As we neared our destination, i decided to tell my thoughts to fuck off, which after quite a struggle they did. Upon reaching the labs, I guided the man to the diagnostic center. At the entrance he told me i should go as he can take it from here and we've been kind enough and my brother was getting late (which was becoming kinda obviously from the numerous calls he was getting during our drive). I insisted that it was not a big deal and I'll help him out. Both of us were stopped at the entrance by a security guard who asked us may i add rudely that what we wanted. The old man told him that he wanted to collect a report and told him the story of us giving him a lift etc. He said that he had told me to go as he can handle it himself from here. He was replied by a very mocking smile and tone from the guard who said how will he hand it from here he'll fall down the stairs and shit. I so wanted to wipe that mocking smile of the guard's face. He ticked me off to a level I've not been ticked off in many years. But i somehow decided not to create a scene. I asked him where we had to go and after receiving his short answer i got to work. I was soon joined by my brother at the collecting point of the lab. The old man asked us to leave as we were getting late. He insisted for a long time, and after a long talk my brother threw in the towel. As we bade him farewell, I was left with just two thoughts, 1.Fuck this world for the lack of time and the busy schedules we have and 2.How much I hate this world. I inquired my brother as to why he threw in the towel and didn't drop the man back home ? He replied in something that sums up this entire piece of bull shit.

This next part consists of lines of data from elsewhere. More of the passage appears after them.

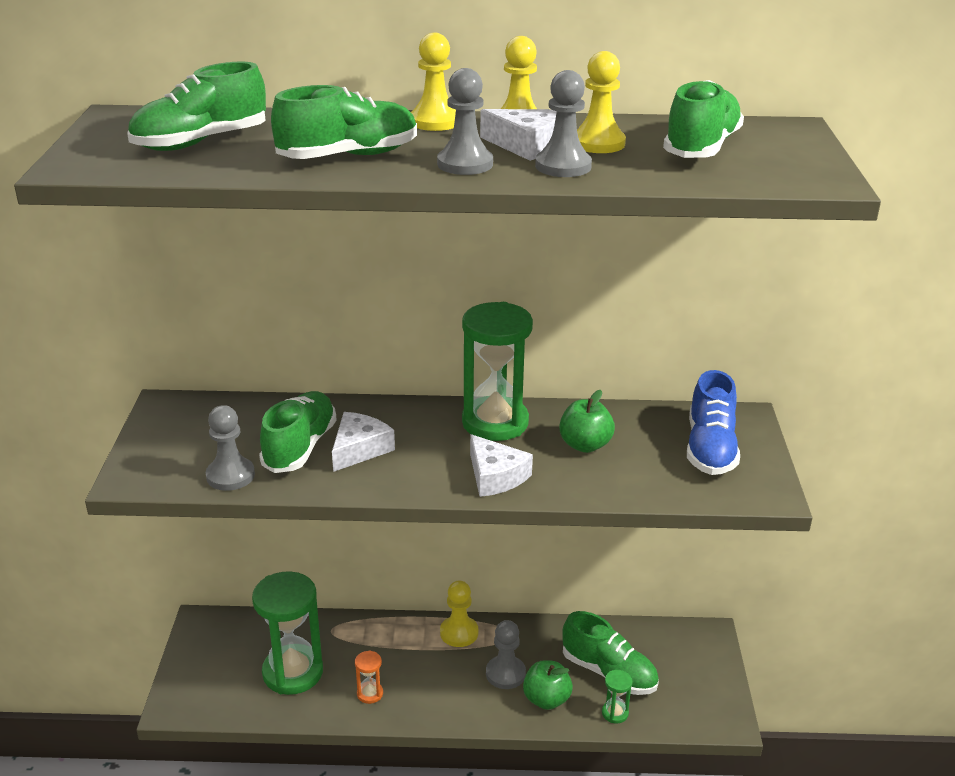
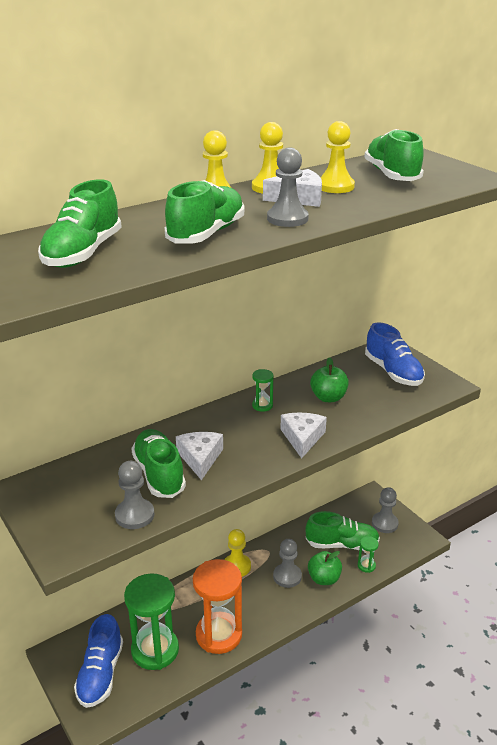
camera: 35 degrees left, 0 degrees up
(222, 666) = (100, 674): none -> blue shoe
(370, 694) = (219, 635): orange hourglass -> orange hourglass, size x2.33
(495, 422) = (262, 405): green hourglass -> green hourglass, size x0.43
(495, 476) = (302, 438): white cheese -> white cheese turned 105 degrees counterclockwise
(563, 166) = (344, 205): grey pawn -> grey pawn (384, 523)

He said in an ideal world he would have waited for the guy to pick up his report and then dropped him off. But this world isn't the ideal world its a bitch. He was already very late as people were waiting for him so that they could leave for some wedding in Lahore and he wasn't very comfortable with the idea of just me in the car with the old man. He said call me any less human or call me cruel but this world has shaped us in a way where we are like this, insecure.

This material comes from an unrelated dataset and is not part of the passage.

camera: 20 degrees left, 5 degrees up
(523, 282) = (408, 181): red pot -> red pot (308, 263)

Today I end on a note, which a usual emo 16 year old would end any written piece. Fuck this world, fuck our lives and fuck this whole messed up system.

Saturday, July 3, 2010

William Wallace, Freedom and Pakistan.

Freedom. Ah its a miracle. Being free is one of the greatest attributes we have. I remember watching Brave heart. William Wallace giving his men that speech, giving his life, his goals, his dreams and everything for that idea of a free life. Because no more will we be ruled by the Brits they cried, before charging to meet the English in war. When my country was created there were no speeches. There was no war, swords, horses or William Wallace. But i guess the spirit was the same, the enemy was the same and the goal was the same, as Wallace put it aptly " Freeedooommmmmmm". Yes thats what our ancestors yearned for and gave their lives for.

Free Pakistan. A dream come true for a million people. A goal for which millions bled, millions suffered. But it was all worth it the reward was sweet. Us, free citizens of a free country. Free to live our lives. Free to speak our mind. Free to choose our religion,scratch that actually free to choose our sects? Religion what a massive problem it was for us, the Indians wouldn't let us practice our religion. They would persecute us, throw pigs in front of us and kill us for being Muslims. Now no one will do that, they'll be no more killings on religion. We'll all be safe when we pray in our mosques ? Free to surf the internet, check mail and google? Free to decide our leaders ? We aren't bound by any chains? We don't have mafias running our land. We live our lives just the way we want them. We have a bright future, we aren't crumbling apart and we don't live our lives on false hopes...

Dear Oxford, when you define freedom in your next edition of the Oxford dictionary. In the example of that definition please use " Living in Pakistan".